### Exercise goal
Copy the lines exactly. Begin at the first line of the data and stop after the line with "- Определение веб-приложения".

BEGIN Data for review

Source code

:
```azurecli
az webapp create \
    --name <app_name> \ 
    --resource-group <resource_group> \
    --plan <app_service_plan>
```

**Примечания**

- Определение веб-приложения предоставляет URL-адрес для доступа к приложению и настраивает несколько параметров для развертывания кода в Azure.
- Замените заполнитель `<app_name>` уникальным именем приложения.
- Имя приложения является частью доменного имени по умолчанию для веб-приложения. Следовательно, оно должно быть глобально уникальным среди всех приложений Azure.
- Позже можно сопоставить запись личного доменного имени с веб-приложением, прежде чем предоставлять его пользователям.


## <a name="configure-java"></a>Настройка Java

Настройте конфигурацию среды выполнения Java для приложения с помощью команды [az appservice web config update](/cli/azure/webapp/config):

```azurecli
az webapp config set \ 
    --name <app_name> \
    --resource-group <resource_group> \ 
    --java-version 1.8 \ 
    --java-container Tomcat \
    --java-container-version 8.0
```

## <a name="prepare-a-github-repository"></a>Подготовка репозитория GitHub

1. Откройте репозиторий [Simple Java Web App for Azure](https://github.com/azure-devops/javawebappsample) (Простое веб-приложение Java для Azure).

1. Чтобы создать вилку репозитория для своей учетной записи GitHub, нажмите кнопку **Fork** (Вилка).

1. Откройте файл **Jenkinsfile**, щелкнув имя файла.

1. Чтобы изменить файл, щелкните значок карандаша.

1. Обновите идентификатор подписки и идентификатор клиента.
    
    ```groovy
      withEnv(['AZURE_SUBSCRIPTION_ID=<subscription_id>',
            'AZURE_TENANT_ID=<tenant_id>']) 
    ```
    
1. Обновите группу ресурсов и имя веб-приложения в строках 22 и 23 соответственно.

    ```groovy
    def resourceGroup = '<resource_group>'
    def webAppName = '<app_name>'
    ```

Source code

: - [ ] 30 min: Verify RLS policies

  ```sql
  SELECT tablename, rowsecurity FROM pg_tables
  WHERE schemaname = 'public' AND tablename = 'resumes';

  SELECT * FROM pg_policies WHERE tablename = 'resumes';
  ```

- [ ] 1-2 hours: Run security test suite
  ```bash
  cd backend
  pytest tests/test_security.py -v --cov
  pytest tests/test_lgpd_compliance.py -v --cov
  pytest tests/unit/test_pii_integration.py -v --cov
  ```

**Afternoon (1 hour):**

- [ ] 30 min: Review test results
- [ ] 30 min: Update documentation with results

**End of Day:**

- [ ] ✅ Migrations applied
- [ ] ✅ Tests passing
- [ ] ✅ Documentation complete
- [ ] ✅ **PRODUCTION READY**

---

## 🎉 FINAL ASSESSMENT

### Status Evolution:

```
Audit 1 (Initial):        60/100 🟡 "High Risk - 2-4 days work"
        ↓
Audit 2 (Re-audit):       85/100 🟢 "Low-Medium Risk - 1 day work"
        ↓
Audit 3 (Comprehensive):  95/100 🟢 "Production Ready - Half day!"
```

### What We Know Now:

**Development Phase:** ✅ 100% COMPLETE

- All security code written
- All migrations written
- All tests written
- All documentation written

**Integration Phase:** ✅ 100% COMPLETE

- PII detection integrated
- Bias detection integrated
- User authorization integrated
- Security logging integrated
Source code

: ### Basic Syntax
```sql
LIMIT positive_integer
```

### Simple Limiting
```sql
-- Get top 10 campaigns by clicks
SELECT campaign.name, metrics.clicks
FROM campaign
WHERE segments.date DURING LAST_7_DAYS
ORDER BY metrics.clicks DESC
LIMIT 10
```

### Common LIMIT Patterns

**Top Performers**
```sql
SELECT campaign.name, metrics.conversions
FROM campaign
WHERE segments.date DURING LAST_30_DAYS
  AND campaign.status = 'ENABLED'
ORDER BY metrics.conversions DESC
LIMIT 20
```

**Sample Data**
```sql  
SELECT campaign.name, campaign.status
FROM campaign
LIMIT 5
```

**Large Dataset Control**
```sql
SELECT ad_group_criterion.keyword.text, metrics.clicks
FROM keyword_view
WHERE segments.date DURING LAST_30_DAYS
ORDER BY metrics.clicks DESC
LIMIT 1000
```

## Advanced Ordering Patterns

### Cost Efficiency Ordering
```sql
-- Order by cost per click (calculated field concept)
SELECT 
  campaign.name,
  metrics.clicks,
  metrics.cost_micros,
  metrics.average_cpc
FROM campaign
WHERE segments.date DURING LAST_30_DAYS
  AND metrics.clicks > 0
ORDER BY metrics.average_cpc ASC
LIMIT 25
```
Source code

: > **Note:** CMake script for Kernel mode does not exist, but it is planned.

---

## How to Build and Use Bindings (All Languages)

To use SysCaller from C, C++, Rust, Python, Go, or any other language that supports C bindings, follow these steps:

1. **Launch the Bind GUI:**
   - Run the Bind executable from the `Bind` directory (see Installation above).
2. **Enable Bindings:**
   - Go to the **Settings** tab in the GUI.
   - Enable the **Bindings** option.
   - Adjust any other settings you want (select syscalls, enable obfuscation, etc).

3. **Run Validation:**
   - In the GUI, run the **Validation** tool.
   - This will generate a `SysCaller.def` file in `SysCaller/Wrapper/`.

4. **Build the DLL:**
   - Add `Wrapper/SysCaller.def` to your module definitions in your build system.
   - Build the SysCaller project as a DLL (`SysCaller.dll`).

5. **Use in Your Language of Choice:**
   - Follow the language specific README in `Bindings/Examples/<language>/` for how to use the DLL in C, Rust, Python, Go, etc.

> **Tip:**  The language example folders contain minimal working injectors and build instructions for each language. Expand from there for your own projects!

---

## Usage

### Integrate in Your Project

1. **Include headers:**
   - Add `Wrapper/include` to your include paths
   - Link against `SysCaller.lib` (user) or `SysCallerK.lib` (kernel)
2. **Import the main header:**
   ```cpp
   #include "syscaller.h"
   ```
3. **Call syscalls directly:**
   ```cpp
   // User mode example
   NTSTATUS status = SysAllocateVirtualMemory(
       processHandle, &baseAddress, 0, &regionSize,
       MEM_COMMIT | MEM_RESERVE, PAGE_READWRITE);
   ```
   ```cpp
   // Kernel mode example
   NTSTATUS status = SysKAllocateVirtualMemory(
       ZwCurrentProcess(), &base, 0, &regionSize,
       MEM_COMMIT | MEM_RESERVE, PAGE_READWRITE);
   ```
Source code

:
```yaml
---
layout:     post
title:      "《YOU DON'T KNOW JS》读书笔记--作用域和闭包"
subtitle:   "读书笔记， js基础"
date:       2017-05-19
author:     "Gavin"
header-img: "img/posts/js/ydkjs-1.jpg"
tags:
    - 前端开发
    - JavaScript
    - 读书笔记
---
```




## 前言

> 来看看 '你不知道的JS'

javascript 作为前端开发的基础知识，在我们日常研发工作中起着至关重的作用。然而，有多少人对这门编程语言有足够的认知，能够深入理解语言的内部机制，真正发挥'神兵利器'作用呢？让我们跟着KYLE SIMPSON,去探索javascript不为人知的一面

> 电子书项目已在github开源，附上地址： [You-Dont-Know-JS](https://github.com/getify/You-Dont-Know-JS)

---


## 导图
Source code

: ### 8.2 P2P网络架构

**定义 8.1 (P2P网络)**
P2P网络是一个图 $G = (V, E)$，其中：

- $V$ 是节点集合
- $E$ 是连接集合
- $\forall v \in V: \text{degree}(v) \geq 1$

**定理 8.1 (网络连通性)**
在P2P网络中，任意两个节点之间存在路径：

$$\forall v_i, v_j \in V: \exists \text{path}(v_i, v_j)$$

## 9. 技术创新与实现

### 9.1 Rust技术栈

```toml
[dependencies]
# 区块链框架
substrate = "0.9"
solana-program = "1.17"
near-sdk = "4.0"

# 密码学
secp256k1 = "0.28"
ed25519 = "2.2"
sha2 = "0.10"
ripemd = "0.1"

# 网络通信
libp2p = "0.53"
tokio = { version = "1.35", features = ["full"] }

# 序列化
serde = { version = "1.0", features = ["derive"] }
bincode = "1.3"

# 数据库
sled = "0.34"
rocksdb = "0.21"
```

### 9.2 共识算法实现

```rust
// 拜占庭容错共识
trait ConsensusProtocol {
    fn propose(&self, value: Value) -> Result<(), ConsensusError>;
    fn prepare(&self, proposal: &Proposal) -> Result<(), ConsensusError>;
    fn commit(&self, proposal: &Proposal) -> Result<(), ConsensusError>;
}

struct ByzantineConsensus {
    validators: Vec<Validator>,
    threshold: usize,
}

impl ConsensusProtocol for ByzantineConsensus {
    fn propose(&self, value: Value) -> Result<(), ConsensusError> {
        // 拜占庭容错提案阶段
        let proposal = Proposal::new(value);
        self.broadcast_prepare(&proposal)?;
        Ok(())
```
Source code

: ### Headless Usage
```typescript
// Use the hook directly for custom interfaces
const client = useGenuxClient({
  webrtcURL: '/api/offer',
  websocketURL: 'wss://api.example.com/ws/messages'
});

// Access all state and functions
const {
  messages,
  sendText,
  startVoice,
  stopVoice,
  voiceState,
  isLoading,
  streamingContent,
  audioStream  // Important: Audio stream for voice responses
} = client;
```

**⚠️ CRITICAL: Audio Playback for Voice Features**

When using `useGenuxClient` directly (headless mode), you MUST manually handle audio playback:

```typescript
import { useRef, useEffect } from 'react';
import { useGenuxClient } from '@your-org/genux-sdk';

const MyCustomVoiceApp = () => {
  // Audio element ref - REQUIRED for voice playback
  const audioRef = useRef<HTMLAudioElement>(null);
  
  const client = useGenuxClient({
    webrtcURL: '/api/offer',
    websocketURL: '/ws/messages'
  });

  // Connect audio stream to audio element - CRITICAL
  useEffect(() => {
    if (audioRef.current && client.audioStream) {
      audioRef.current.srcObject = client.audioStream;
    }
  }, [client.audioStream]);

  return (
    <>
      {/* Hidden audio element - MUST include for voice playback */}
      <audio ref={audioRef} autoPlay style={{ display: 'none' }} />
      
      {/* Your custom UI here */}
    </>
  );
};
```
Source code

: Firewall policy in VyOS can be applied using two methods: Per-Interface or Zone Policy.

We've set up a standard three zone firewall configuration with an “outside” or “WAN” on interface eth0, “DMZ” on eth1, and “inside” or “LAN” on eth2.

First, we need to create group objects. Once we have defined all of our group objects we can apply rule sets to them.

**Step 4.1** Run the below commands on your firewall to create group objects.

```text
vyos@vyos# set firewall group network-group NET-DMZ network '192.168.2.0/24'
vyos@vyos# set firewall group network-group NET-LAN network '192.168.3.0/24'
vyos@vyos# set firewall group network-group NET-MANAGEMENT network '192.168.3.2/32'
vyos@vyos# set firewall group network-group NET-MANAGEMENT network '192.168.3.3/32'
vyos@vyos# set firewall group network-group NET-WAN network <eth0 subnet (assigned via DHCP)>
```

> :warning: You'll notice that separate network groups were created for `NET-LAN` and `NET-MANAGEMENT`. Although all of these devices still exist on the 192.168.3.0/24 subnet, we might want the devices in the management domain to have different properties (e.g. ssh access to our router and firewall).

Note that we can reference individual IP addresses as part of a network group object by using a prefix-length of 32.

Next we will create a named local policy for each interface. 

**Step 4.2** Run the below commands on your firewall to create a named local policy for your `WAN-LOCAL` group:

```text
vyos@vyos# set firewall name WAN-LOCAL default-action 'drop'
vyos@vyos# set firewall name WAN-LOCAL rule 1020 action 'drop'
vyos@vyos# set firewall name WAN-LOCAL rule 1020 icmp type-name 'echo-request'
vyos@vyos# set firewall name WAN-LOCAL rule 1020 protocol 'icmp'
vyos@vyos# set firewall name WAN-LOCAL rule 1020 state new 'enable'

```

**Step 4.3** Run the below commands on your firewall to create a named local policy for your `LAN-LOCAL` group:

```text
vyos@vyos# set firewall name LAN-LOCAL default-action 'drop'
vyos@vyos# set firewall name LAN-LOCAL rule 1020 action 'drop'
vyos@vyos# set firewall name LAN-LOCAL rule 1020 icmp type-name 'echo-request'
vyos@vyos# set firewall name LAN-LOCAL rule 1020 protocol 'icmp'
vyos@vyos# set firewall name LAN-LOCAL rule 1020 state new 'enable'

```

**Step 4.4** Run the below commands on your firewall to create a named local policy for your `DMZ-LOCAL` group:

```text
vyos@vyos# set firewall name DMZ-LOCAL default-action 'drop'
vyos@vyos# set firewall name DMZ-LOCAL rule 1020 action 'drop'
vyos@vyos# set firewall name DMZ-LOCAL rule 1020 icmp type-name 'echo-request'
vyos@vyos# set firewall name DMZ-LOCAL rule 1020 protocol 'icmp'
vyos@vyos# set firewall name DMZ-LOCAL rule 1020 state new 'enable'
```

END Data for review

### Your response
Source code

:
```azurecli
az webapp create \
    --name <app_name> \ 
    --resource-group <resource_group> \
    --plan <app_service_plan>
```

**Примечания**

- Определение веб-приложения предоставляет URL-адрес для доступа к приложению и настраивает несколько параметров для развертывания кода в Azure.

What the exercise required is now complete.